Following CNSNews.com's Wednesday, July 14, video interview with Mikulski in which she said senators would question Berwick during his confirmation process, CNSNews.com asked Mikulski’s press secretary, Rachel MacKnight, what the senator meant. The press secretary provided CNSNews.com with an excerpt from a July 14 Roll Call news story about Republicans on the Senate Finance Committee calling for confirmation hearings on the recess-appointed Dr. Berwick. 

President Barack Obama speaks about exports, jobs, and the economy on Wednesday, July 7, 2010, in the East Room of the White House. (AP Photo/Pablo Martinez Monsivais)

“Republicans on the Senate Finance Committee are asking Chairman Max Baucus (D-Mont.) to hold a hearing to consider President Barack Obama’s recess appointment of Donald Berwick to serve as administrator of the Centers for Medicare and Medicaid Services,” the excerpt read.
CNSNews.com then asked MacKnight, “Is Sen.

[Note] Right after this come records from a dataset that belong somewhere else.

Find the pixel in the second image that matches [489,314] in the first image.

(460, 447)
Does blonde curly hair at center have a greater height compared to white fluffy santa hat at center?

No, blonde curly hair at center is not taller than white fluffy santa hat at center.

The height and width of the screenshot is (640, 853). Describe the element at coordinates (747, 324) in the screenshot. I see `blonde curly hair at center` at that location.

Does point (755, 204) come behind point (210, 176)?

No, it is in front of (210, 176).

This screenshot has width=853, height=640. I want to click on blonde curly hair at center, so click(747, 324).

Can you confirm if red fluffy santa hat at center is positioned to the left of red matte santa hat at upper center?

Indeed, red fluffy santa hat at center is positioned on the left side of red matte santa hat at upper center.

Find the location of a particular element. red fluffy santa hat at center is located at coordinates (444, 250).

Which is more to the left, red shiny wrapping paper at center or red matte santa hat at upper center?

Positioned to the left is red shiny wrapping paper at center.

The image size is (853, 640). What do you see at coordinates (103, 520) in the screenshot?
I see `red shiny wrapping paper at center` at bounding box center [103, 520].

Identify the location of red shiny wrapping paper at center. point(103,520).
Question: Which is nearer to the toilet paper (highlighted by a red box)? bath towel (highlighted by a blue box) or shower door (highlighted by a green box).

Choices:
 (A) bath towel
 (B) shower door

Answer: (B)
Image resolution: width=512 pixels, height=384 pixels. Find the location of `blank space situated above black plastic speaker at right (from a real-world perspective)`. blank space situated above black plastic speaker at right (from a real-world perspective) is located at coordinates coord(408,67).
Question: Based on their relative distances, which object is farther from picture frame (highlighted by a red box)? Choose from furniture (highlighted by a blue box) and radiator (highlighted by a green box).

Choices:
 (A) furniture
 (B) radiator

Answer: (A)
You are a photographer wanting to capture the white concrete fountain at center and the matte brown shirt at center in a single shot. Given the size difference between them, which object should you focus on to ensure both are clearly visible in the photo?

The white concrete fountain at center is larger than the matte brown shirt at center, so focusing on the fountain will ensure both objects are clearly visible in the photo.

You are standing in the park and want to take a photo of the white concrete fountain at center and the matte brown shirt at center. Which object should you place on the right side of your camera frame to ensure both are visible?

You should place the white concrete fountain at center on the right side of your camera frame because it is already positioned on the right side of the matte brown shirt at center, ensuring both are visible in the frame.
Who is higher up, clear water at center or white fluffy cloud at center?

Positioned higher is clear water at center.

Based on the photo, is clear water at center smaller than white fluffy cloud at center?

Mikulski therefore supporting the Republicans on the Finance Committee's call for confirmation hearings on Berwick?”
MacKnight said she was providing “additional information, not a position.”
CNSNews.com then asked if Senator Mikulski was aware that Berwick had been given a recess appointment before her interview with CNSNews.com. MacKnight said the senator “is aware it’s a recess appointment.”

Under the language of Article 2, Section 2, Clause 3 of the Constitution, Berwick’s recess appointment must “expire by the end of the next session.” This means Berwick must leave office by the end of 2011 unless the Senate puts him through the constitutionally required confirmation process before then.